#### Reading text
———

Single by Short Stack

from the album Stack Is the New Black
- Released: 27 February 2009
- Recorded: 2008
- Genre: Pop punk
- Length: 3:22
- Label: Sunday Morning Records
- Songwriter(s): Shaun Diviney, Andy Clemmensen, Bradie Webb
- Producer(s): Craig Porteils, Trevor Steel

Short Stack singles chronology
| "Shimmy a Go Go" (2008) | "Princess" (2009) | "Sway, Sway Baby!" (2009) |

= Princess (Short Stack song) =

"Princess" is a song by Australian pop punk band, Short Stack. It was released in February 2009 as the second single from their debut studio album, Stack Is the New Black.

==Music video==

Shaun Diviney smiling after he kissed the bunny.

A music video for this single takes place in the same white room for the entire duration of the video. It showcases all three members of Short Stack playing their music meanwhile being surrounded by people dancing dressed up in various animal suits such as a rabbit and bear. Two other people are also spotted in the video, one being dressed in an Elvis inspired costume and the other in a Mexican costume. Towards the end of the video, the lead singer, Shaun Diviney results in hooking up with the person in the rabbit suit as well as himself.

———

#### Data segment
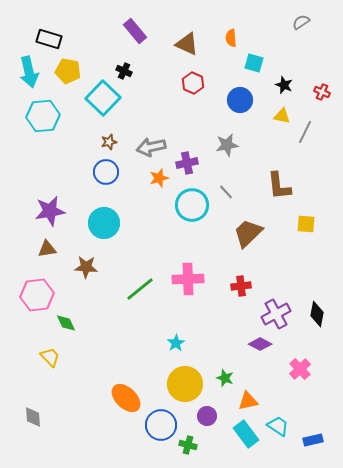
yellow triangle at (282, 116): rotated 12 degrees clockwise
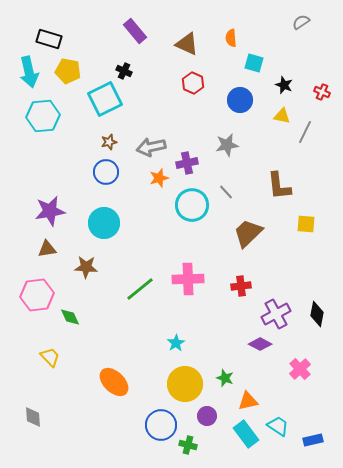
cyan square at (103, 98): moved 2 px right, 1 px down; rotated 20 degrees clockwise
green diamond at (66, 323): moved 4 px right, 6 px up
orange ellipse at (126, 398): moved 12 px left, 16 px up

———

#### Task requirements
In the page on the song "Princess" above, where does the music video take place?

#### Solution to the problem
In the same white room for the entire video.